Abstract

The reaction between monomeric bis(1,2,4-tri-tert-butylcyclopentadienyl)cerium hydride, Cp′2CeH, and several hydrofluorobenzene derivatives is described. The aryl derivatives that are the primary products, Cp′2Ce(C6H5-xFx) where x = 1,2,3,4, are thermally stable enough to be isolated in only two cases, since all of them decompose at different rates to Cp′2CeF and a fluorobenzyne; the latter is trapped by either solvent when C6D6 is used or by a Cp′H ring when C6D12 is the solvent. The trapped products are identified by GC/MS analysis after hydrolysis. The aryl derivatives are generated cleanly by reaction of the metallacycle, Cp′((Me3C)2C5H2C(Me2)CH2)Ce, with a hydrofluorobenzene, and the resulting arylcerium products, in each case, are identified by their 1H and 19F NMR spectra at 20 °C. The stereochemical principle that evolves from these studies is that the thermodynamic isomer is the one in which the CeC bond is flanked by two ortho-CF bonds. This orientation is suggested to arise from the negative charge that is localized on the ipso-carbon atom due to Co(δ+)Fo(δ−) polarization.
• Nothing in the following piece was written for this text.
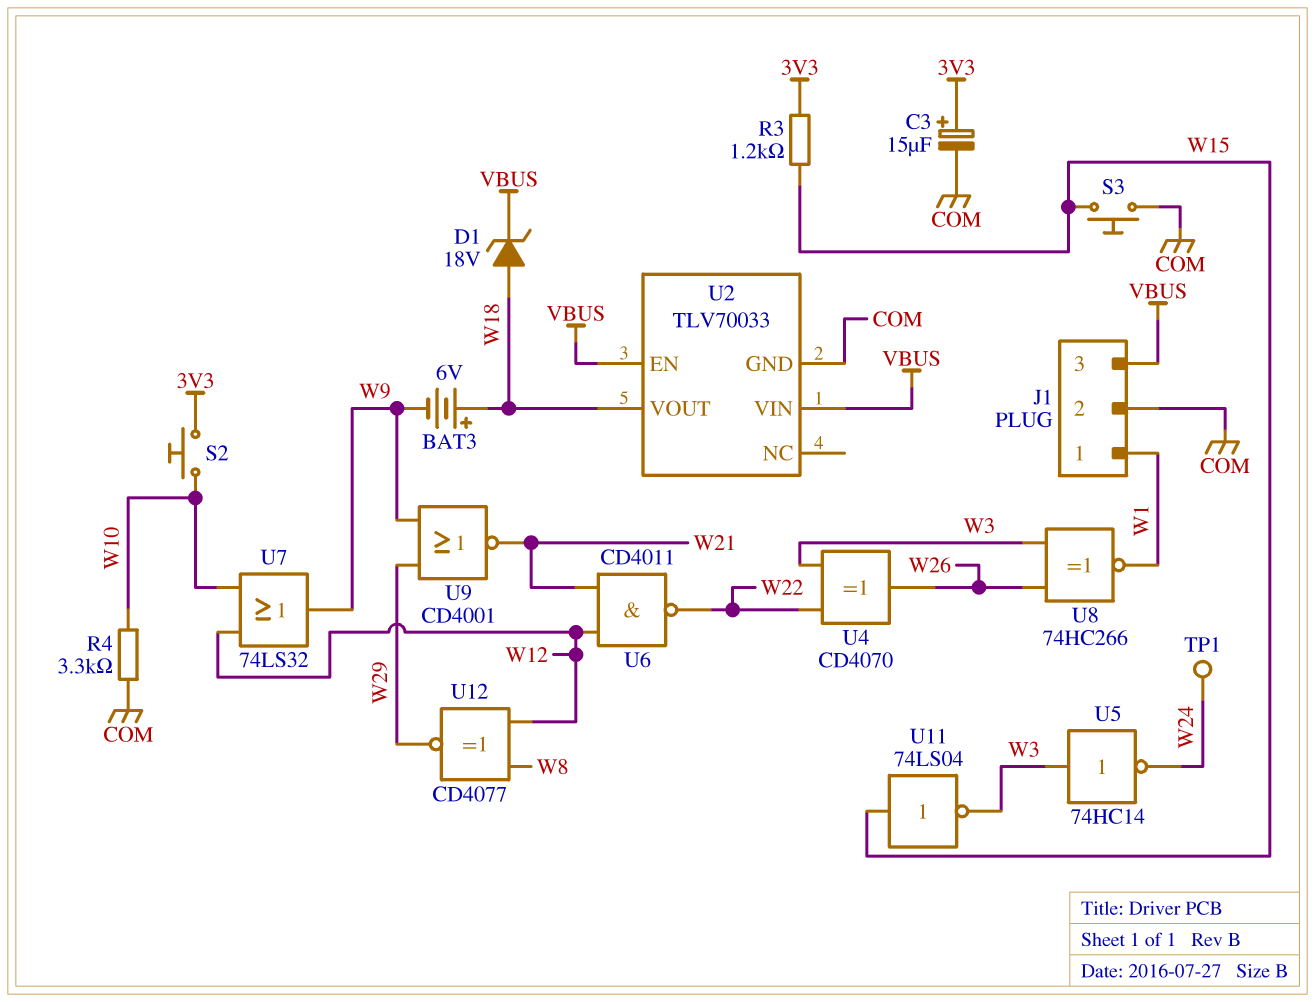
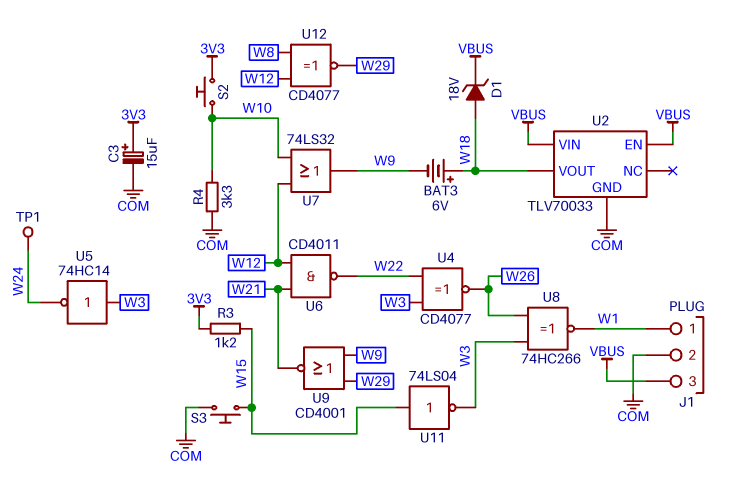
U4: XOR CD4070 (in W3, in W22, out W26) -> XNOR CD4077 (in W3, in W22, out W26)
The preferred regioisomer is determined by thermodynamic rather than kinetic effects; this is illustrated by the quantitative, irreversible solid-state conversion at 25 °C over two months of Cp′2Ce(2,3,4,5-C6HF4) to Cp′2Ce(2,3,4,6-C6HF4), an isomerization that involves a CeC(ipso) for C(ortho)F site exchange.